Real obsolescence is the opposite, not of progress, but of simplicity. This is vividly, though shrilly, argued in an interesting but flawed book, The Shock of the Old – shrilly, because a cogent case against the doctrine of obsolescence would have to consider not just products but production methods. The author writes as if the ax of 2010 were the same as the ax of 1910 or 1810 – as if there were an equivalence between the product of a blacksmith, an assembly line, and a laser-guided CNC machine. He adduces shipbreakers tearing down the most massive artifacts of industrial civilization with muscle and hand tools, but passes over the fact that this manpower is fed by the high technology of the Green Revolution.

So what do I mean when I say “intelligence is obsolete”? Is its obsolescence real or doctrinal? I think it is doctrinal because, as I said before, intelligence cannot just disappear.

But this sounds circular. What is obsolete? Intelligence is obsolete. What judges obsolescence? Intelligence judges obsolescence – even granting some part of the emotional repulsion of obsolescence to distaste for the unfashionable, still the idea operates too broadly not to imply judgment, intelligence, and intellect.

It is this circle one sees, I think, in the odd paradoxes pronounced by the boosters of technology-as-magic, which would solve the bewilderment of technology with more technology, who would loosen the constraints of technology with more constraints, and who would make technology less demanding by ensuring that it follows you everywhere. They recognize technology as something enabling choice and critical judgment in everything except technology; technology as something solvent to ignorance, helplessness, and herd behavior in everything except technology. But I see nothing that makes technology such a fixed point; it seems to me as unstable, as potentially a topic for deliberation, as it encourages everything else to be.

I have heard it argued that technology – be straight, computers – is becoming more like cars – devices practically magical, in that they are operated more through ritual then understanding. This cuts me a little because in fact I understand very little about cars. But why do I know so little about cars? Not lack of curiosity, but lack of opportunity. I have never been in a position where a car was something I could afford to break – not to mention putting life and limb in hazard. But the evident trend of computers is towards commodification; everything done to de-commodify computing devices is ultimately doomed. Once I had one computer, heavy metal taking up desk space, and that was a serious investment in hardware; now I have several computers, and the most valuable thing about them is the peculiar configuration of each one. But, increasingly, anywhere I can check out a few repositories, I am at home. It is this possibility, the chance to evolve your own peculiar relationship with technology, one that is cumulative, personal, and free; one that you own and control; one that is a slow growth of the mind into the possibilities afforded by intellectual augmentation, not an accommodation of the mind to the tools and metaphors dictated to you – this possibility which allows intelligence to employ technology, not serve it.

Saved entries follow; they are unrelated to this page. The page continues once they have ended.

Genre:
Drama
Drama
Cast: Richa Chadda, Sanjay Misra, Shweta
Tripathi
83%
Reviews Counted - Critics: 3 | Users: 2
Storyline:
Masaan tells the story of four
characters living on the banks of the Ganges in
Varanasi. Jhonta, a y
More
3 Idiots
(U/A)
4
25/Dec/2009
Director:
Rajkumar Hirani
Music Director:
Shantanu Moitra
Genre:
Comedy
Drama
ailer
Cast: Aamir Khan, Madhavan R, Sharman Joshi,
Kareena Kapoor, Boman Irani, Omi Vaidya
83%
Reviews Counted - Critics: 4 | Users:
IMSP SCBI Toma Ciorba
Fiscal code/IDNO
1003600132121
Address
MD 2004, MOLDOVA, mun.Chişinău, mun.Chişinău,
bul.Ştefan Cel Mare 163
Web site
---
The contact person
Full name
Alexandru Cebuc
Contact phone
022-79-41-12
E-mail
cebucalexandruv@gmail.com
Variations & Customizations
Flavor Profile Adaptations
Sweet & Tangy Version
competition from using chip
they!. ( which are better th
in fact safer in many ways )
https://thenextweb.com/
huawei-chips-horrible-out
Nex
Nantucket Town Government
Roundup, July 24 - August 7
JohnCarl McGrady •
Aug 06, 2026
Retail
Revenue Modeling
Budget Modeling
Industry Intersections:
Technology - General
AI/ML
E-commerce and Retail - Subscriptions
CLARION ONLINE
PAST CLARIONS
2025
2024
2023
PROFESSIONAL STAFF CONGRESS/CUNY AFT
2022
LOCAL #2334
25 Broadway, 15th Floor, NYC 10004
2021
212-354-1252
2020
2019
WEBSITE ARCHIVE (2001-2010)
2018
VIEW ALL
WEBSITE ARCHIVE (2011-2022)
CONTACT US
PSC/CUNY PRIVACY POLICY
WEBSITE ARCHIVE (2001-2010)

In finding intelligence obsolete the doctrine of obsolescence obsolesces itself. A replacement is in order; some new view of technology is required; maybe something like the idea of a technosphere; if not that, certainly something of equal scope. But then I am hasty. So obsolescence obsoletes itself; so there is a contradiction, so what? A dissonance implies a resolution but nothing says that it has to resolve. Self-contradiction may even strengthen an idea, by imbuing its holders with faith.

Intelligence is obsolete. Obsolescence is obsolete. Somewhere between these poles our future lies: either a course closer to one than the other, or a circle trapped between them.